R1CS constraints

Jolt uses R1CS constraints to enforce certain rules of the RISC-V fetch-decode-execute loop and to ensure consistency between the proofs for the different modules of Jolt (instruction lookups, read-write memory, and bytecode).

Uniformity

Jolt's R1CS is uniform, which means that the constraint matrices for an entire program are just repeated copies of the constraint matrices for a single CPU step. Each step is conceptually simple and involves around 60 constraints and 80 variables.

Input Variables and constraints

The inputs required for the constraint system for a single CPU step are:

Pertaining to bytecode

  • Bytecode read address: the index in the program code read at this step.
  • The preprocessed representation of the instruction: (elf_address, bitflags, rs1, rs2, rd, imm).

Pertaining to read-write memory

  • The (starting) RAM address read by the instruction: if the instruction is not a load/store, this is 0.
  • The bytes written to or read from memory.
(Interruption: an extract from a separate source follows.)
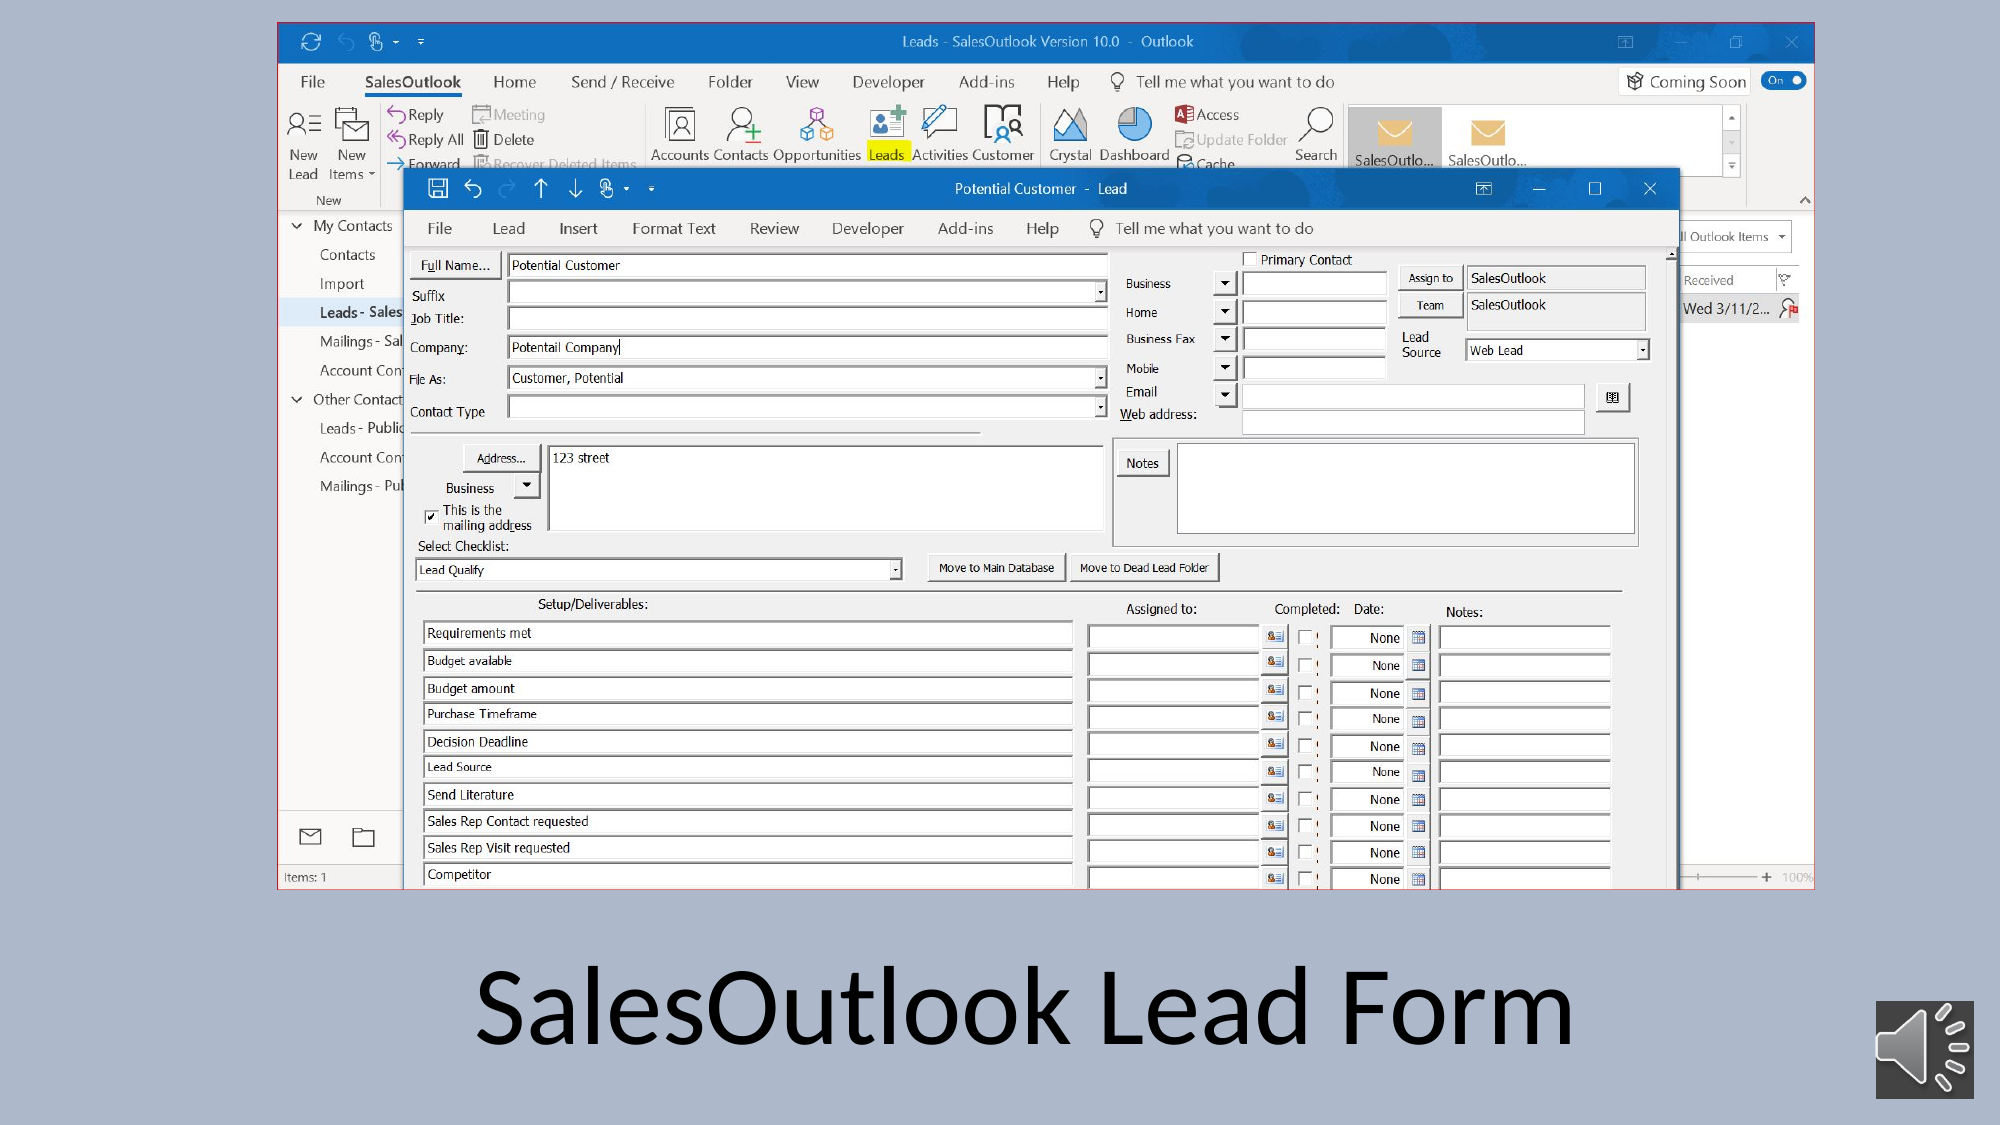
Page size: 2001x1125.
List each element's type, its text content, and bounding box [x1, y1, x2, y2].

Pertaining to instruction lookups

  • The chunks of the instruction's operands x and y.
  • The chunks of the lookup query. These are typically some combination of the operand chunks (e.g. the i-th chunk of the lookup query is often the concatenation of x_i and y_i).
  • The lookup output.

Circuit and instruction flags:

  • There are twelve circuit flags (opflags in the Jolt paper) used in Jolt's R1CS constraints. They are enumatered in CircuitFlags and computed in to_circuit_flags (see rv_trace.rs) Circuit flags depend only on the instruction as it appears in the bytecode, so they are computed as part of the preprocessed bytecode in Jolt.
    1. LeftOperandIsPC: 1 if the first lookup operand is the program counter; 0 otherwise (first lookup operand is RS1 value).
    2. RightOperandIsImm: 1 if the second lookup operand is imm; 0 otherwise (second lookup operand is RS2 value).
    3. Load: 1 if the instruction is a load (i.e. LB, LH, etc.)
    4. Store: 1 if the instruction is a store (i.e. SB, SH, etc.)
    5. Jump: 1 if the instruction is a jump (i.e. JAL, JALR)
    6. Branch: 1 if the instruction is a branch (i.e. BEQ, BNE, etc.)
    7. WriteLookupOutputToRD: 1 if the lookup output is to be stored in rd at the end of the step.
    8. ImmSignBit: Used in load/store and branch instructions where the immediate value used as an offset
    9. ConcatLookupQueryChunks: Indicates whether the instruction performs a concat-type lookup.
    10. Virtual: 1 if the instruction is "virtual", as defined in Section 6.1 of the Jolt paper.
    11. Assert: 1 if the instruction is an assert, as defined in Section 6.1.1 of the Jolt paper.
    12. DoNotUpdatePC: Used in virtual sequences; the program counter should be the same for the full seqeuence.
  • Instruction flags: these are the unary bits used to indicate instruction is executed at a given step. There are as many per step as the number of unique instruction lookup tables in Jolt.

Constraint system

The constraints for a CPU step are detailed in the uniform_constraints and non_uniform_constraints functions in constraints.rs.

Reusing commitments

As with most SNARK backends, Spartan requires computing a commitment to the inputs to the constraint system. A catch (and an optimization feature) in Jolt is that most of the inputs are also used as inputs to proofs in the other modules. For example, the address and values pertaining to the bytecode are used in the bytecode memory-checking proof, and the lookup chunks, output and flags are used in the instruction lookup proof. For Jolt to be sound, it must be ensured that the same inputs are fed to all relevant proofs. We do this by re-using the commitments themselves. Spartan is adapted to take pre-committed witness variables.

Exploiting uniformity

The uniformity of the constraint system allows us to heavily optimize both the prover and verifier. The main changes involved in making this happen are:

  • Spartan is modified to only take in the constraint matrices a single step, and the total number of steps. Using this, the prover and verifier can efficiently calculate the multilinear extensions of the full R1CS matrices.
  • The commitment format of the witness values is changed to reflect uniformity. All versions of a variable corresponding to each time step is committed together. This affects nearly all variables committed to in Jolt.
  • The inputs and witnesses are provided to the constraint system as segments.
  • Additional constraints are used to enforce consistency of the state transferred between CPU steps.

These changes and their impact on the code are visible in spartan.rs.